Will lower costs, state, insurers say

— State Medicaid officials and two of the state’s largest private insurers said Thursday that revamping how payments are made to providers will lower costs, improve health-care quality and possibly attract business to the state.

On Sunday, the state and private insurers will begin a Medicaid fix that has been discussed and tweaked for more than a year and will affect about two-thirds of the state’s 2.9 million residents.

The changes are necessary to address an estimated $400 million deficit in 2014 and slow the increasing costs of health care, Department of Human Service Director John Selig said.

Although Human Service Department officials don’t expect to close the gap with the proposal alone, they hope to contain cost increases.

Arkansas is the first state to try this public-private partnership and is receiving “positive feedback” from the federal government, which will approve or deny the overhaul within the next year or so, said Andy Allison, the state’s Medicaid director.

“Fundamentally, we have been paying for volume. That’s how health insurance, that’s how Medicaid has been structured since the program began 45 years ago. We’re setting about to change that and to pay for exactly what we want out of the system,” Allison said at a gathering of reporters in Little Rock.

Over the next three to five years, the way that Medicaid and private insurers, Arkansas Blue Cross and Blue Shield and QualChoice of Arkansas will structure payments to doctors and other providers will change from a traditional fee-for-service model, where individual payments are made for each test or procedure, to an “episodic care” model where one provider takes charge of coordinating care for a particular health episode - such as a upper respiratory infection or hip replacement. If providers, over a set period of time, beat the state average cost for the episode, they would receive half of the savings. If they exceed costs, they would be responsible for half of the cost overrun.

Doctors will receive quarterly reports showing how their costs stack up against the average.

The first phase will track costs and performance for hip/ knee replacements, prenatal, birth and postnatal care, upper respiratory infections, congestive heart failure and attention deficit hyperactivity disorder.

Allison said the state should save about $3 million a year in 2014 from the new system. Right now, the state is wasting money on duplicate procedures and other waste, Selig said.

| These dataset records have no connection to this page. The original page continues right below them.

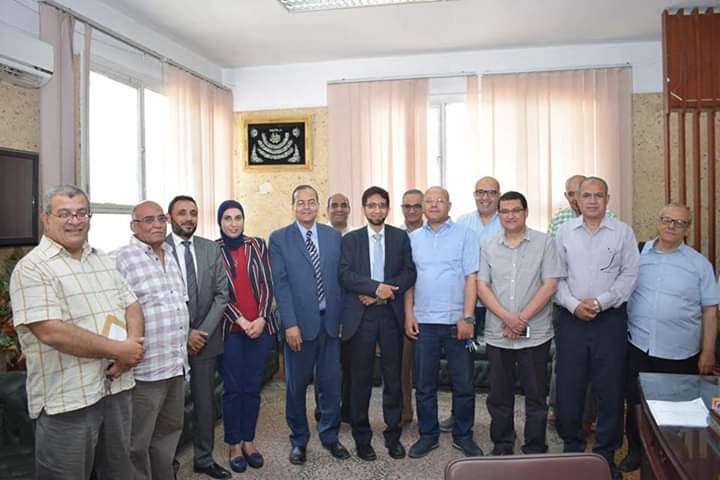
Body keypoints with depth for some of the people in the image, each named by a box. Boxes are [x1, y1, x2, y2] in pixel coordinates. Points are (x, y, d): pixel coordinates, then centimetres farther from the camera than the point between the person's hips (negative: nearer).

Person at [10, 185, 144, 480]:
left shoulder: (102, 260, 11)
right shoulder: (32, 268, -11)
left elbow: (131, 306, 9)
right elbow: (52, 332, -21)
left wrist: (132, 347, -11)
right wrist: (118, 350, -16)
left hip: (117, 388, 6)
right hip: (67, 400, -6)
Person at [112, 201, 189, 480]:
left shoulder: (171, 257, 12)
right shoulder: (119, 260, -12)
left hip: (176, 365, 7)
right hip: (144, 368, -7)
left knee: (168, 435, 20)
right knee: (137, 444, 8)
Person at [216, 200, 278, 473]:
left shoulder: (257, 245, 5)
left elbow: (267, 284, 2)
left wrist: (261, 319, -9)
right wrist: (241, 320, -13)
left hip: (261, 327, 2)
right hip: (230, 330, -2)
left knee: (253, 387, 9)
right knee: (232, 388, 5)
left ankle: (249, 441, 23)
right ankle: (234, 445, 20)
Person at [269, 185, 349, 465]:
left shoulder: (333, 236, 8)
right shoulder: (279, 239, -1)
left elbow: (340, 278, 8)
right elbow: (280, 284, -7)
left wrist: (344, 316, 4)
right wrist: (290, 324, -13)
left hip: (330, 320, 3)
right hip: (300, 322, -2)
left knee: (331, 382, 10)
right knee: (297, 384, 9)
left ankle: (330, 436, 28)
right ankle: (299, 440, 26)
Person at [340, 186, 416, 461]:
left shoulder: (401, 237, 9)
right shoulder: (351, 239, 7)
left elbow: (409, 272, 0)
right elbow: (345, 274, -6)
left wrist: (386, 291, -14)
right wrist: (376, 287, -17)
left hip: (391, 313, 1)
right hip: (361, 315, -1)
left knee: (393, 376, 7)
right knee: (361, 378, 5)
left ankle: (393, 436, 20)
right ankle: (362, 438, 18)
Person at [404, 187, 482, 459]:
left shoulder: (465, 235, 0)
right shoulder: (413, 239, 8)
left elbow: (471, 278, -5)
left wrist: (467, 318, -11)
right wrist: (408, 315, 0)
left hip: (457, 321, -2)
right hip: (423, 322, 2)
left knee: (463, 383, 8)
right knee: (424, 384, 10)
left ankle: (463, 435, 24)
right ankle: (428, 435, 24)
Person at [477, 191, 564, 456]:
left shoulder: (544, 243, 0)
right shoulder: (489, 247, 7)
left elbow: (550, 285, -7)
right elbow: (482, 287, 1)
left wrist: (522, 319, -12)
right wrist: (507, 317, -12)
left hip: (535, 334, -2)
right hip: (497, 334, 3)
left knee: (536, 395, 8)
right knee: (499, 395, 11)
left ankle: (535, 450, 22)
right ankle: (502, 446, 26)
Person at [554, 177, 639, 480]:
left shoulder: (623, 232, 1)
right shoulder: (565, 231, 5)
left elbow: (629, 274, -2)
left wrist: (600, 301, -12)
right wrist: (573, 304, -10)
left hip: (610, 318, -1)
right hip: (571, 318, 1)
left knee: (610, 387, 5)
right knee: (568, 386, 5)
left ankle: (606, 453, 21)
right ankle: (572, 447, 23)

Overall, Medicaid cost an estimated $4.7 billion in the fiscal year ending Saturday. Currently, the federal government pays 71 percent of the cost.

Gov. Mike Beebe has said the state might need to cut services or increase taxes to deal with the shortfall. The Legislature will review the proposal in July.

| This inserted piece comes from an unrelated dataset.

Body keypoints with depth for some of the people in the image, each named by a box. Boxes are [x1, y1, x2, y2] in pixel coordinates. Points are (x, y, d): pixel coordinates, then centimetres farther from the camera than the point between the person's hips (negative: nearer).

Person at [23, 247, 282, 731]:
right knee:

Dr. William Golden said the state has enough doctors to serve as “quarterbacks,” who would direct the coordinated care, although forecasted physician shortages and an influx of 250,000 new Medicaid enrollees under the Affordable Care Act could create problems in the future.

He said that the financial incentives for serving as a “principal accountable provider”- or quarterback - could attract more doctors and other providers to parts of the state that currently don’t have enough.

The plan has been structured to protect providers against increased malpractice claims and losing money because of unusually high-cost cases, Allison said.

Payments to providers won’t be reduced, state and insurance officials said.

A linchpin of the plan is to get doctors, hospitals and other providers to work together more efficiently, Golden said.

Michael Stock, president and chief executive officer of QualChoice of Arkansas, compared the proposed system to home building, which normally is coordinated by a general contractor that prevents unnecessary or duplicate costs.

A more efficient healthcare system in the state could attract businesses to Arkansas, said Steve Spaulding, vice president of enterprise networks for Arkansas Blue Cross and Blue Shield.

“That’s a major cost for business. When a business looks for a place to locate, they’re looking for all the advantages they can get,” Spaulding said.

Aligning costs and performance is what the plan is designed to do, Allison said.

“[Currently] costs are disengaged from ... financial consequence. So we’re re-engaging them ... as they are in other businesses and other parts of the economy,” he said.